Installing IHaskell on Ubuntu 14.04 with Stack

└─ 2016-01-07 • Reading time: ~4 minutes

In this post, we’re going through the installation of IHaskell on GNU/Linux (Ubuntu 14.04 in my case, though it should be pretty similar on other ditributions) step-by-step. We’ll see how the use of Stack will simplify the whole process, and how to get all the dependencies right!

Install Stack

From Stack official documentation, for Ubuntu 14.04:

sudo apt-key adv --keyserver keyserver.ubuntu.com --recv-keys 575159689BEFB442
echo 'deb http://download.fpcomplete.com/ubuntu trusty main' \
    |sudo tee /etc/apt/sources.list.d/fpco.list
sudo apt-get update && sudo apt-get install stack -y

You should now be able to run the stack executable in a shell:

stack --help

Being up-to-date is important, so setup your Stack global configuration ~/.stack/global/stack.yaml:

flags: {}
resolver: lts-4.0
packages: []
extra-deps: []

Tell Stack to setup everything (download package list, install latest GHC release, etc.):

stack setup

Note that you can lookup the latest release of stackage at anytime on this page.

Install ZeroMQ latest version

If you try to install IHaskell directly, you’ll get an error since Ubuntu 14.04 ships with an older version of ZeroMQ. We need a more recent release. There are several ways to install it:

  1. Compile it from source
  2. Use Nix

We’re going to compile it from source. I’ll follow the way of the official README:

# Compiling from source:
git clone git@github.com:zeromq/zeromq4-x.git libzmq
cd libzmq
./autogen.sh && ./configure && make
sudo make install
sudo ldconfig

That will do the trick! If you don’t like to install packages in global scope, feel free to install it in a user folder (Add the --prefix=LOCATION directive to ./configure, and change LD_LIBRARY_PATH and PATH in your shell configuration accordingly).

Install Jupyter

EDIT: Following Florian’s comment, it appears that IPython is now officialy named Jupyter, so we might as well install it in our virtualenv. The only change in the instructions is to replace pip install ipython by pip install jupyter (Note that IPython is a dependency of Jupyter).

IHaskell requires a recent version of Jupyter, so we need to install it ourselves. There are several options:

  1. Use pip and install it globaly (pip install jupyter)
  2. Use pip and install it in a virtualenv (This is what we will do here)
  3. Use nix (You’re on your own)
  4. Use conda (conda update jupyter)

If you’re on a fresh install: sudo apt-get install python-virtualenv python-dev ncurses-base

With virtualenv:

virtualenv venv-ihaskell
source venv-ihaskell/bin/activate

With virtualenvwrapper:

mkvirtualenv ihaskell
workon ihaskell

Now we install Jupyter:

pip install jupyter

Install IHaskell

Nothing simpler, just use Stack:

stack build ihaskell

You may want to install extra packages to enhance IHaskell capabilities. Here are the ones supported by Stackage:

  • ihaskell-aeson
  • ihaskell-blaze
  • ihaskell-charts
  • ihaskell-diagrams
  • ihaskell-rlangqq
  • ihaskell-magic
  • ihaskell-juicypixels
  • ihaskell-hatex
  • ihaskell-basic

Some others are not in the LTS snapshot of Stackage, but could be useful in the future. I don’t know about the current maturity of these packages:

  • ihaskell-widgets (conflict with current version of singletons)
  • ihaskell-parsec (conflict with current version of aeson)
  • ihaskell-plot

Setup IHaskell

If everything went well, you should have Jupyter (latest version) and ihaskell installed properly. The last step is to install the IHaskell Kernel into Jupyter.

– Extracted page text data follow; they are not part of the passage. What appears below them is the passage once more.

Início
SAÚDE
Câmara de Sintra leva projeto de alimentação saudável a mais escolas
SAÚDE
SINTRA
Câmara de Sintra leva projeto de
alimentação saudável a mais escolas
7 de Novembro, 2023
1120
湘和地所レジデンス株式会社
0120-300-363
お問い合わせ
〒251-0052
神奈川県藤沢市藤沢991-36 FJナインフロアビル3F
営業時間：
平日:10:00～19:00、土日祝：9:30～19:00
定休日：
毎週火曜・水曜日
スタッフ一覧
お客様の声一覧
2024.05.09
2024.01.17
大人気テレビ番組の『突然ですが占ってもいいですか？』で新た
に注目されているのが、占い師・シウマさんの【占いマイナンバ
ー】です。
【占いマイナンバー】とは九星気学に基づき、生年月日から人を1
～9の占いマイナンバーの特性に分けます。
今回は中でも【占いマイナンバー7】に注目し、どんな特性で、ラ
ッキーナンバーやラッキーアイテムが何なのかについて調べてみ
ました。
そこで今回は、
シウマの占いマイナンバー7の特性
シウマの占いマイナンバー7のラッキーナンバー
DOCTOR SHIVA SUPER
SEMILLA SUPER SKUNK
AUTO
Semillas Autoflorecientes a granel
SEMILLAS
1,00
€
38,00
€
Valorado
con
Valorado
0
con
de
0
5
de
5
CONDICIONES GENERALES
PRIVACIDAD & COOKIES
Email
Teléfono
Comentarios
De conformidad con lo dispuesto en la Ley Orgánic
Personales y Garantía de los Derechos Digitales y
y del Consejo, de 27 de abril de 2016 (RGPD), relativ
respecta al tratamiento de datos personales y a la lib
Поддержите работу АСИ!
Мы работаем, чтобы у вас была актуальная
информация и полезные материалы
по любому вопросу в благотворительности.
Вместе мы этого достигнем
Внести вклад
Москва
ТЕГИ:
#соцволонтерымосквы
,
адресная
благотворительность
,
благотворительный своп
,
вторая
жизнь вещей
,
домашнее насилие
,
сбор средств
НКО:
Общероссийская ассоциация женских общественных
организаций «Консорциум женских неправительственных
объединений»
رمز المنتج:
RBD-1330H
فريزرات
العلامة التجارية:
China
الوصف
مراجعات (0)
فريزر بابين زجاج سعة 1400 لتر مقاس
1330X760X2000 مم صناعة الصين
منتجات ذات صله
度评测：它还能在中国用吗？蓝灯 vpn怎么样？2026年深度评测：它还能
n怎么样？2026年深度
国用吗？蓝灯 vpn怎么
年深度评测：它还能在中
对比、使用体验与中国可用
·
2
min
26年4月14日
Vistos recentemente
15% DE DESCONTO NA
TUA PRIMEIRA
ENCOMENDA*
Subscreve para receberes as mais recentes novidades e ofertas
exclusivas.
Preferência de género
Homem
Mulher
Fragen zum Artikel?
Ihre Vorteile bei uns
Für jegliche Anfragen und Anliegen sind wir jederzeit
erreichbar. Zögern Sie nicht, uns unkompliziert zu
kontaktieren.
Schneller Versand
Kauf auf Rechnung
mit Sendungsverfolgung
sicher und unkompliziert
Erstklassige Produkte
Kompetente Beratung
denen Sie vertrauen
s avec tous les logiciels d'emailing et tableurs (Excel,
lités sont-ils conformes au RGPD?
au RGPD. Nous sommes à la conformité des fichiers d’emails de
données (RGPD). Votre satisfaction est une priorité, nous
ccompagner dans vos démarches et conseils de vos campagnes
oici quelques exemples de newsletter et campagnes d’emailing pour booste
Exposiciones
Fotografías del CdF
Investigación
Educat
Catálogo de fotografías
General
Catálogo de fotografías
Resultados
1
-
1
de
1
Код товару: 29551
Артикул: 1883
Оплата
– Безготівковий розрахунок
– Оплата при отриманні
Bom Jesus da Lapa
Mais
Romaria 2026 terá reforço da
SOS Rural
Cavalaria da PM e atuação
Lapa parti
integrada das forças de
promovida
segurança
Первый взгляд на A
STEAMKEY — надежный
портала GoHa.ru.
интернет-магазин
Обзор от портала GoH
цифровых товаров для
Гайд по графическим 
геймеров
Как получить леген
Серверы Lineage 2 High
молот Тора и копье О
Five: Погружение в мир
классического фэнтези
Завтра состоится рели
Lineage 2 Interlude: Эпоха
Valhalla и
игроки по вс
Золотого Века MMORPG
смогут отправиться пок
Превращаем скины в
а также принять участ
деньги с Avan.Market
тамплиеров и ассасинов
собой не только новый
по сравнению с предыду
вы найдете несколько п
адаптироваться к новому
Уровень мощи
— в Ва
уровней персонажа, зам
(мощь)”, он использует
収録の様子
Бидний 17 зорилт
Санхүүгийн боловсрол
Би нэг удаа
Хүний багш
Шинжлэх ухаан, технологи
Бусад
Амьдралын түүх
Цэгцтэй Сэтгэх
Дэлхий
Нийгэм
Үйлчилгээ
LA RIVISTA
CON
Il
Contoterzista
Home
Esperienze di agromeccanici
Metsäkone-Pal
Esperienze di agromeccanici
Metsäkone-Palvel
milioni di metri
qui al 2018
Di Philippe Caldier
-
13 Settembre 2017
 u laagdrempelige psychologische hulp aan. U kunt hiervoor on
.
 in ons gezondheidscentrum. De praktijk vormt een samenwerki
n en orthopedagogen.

stack exec ihaskell -- install

Now run the notebook server and enjoy:

stack exec jupyter -- notebook

Open your browser and go to: http://localhost:8000

What’s next

Thanks to Stack, the install process went very smoothely (appart from some dependency we had to install ourselves). Using IPython with a Haskell Kernel I believe writing about Haskell will be a much pleasant experience since it’s really easy to export a notebook either in HTML or Markdown.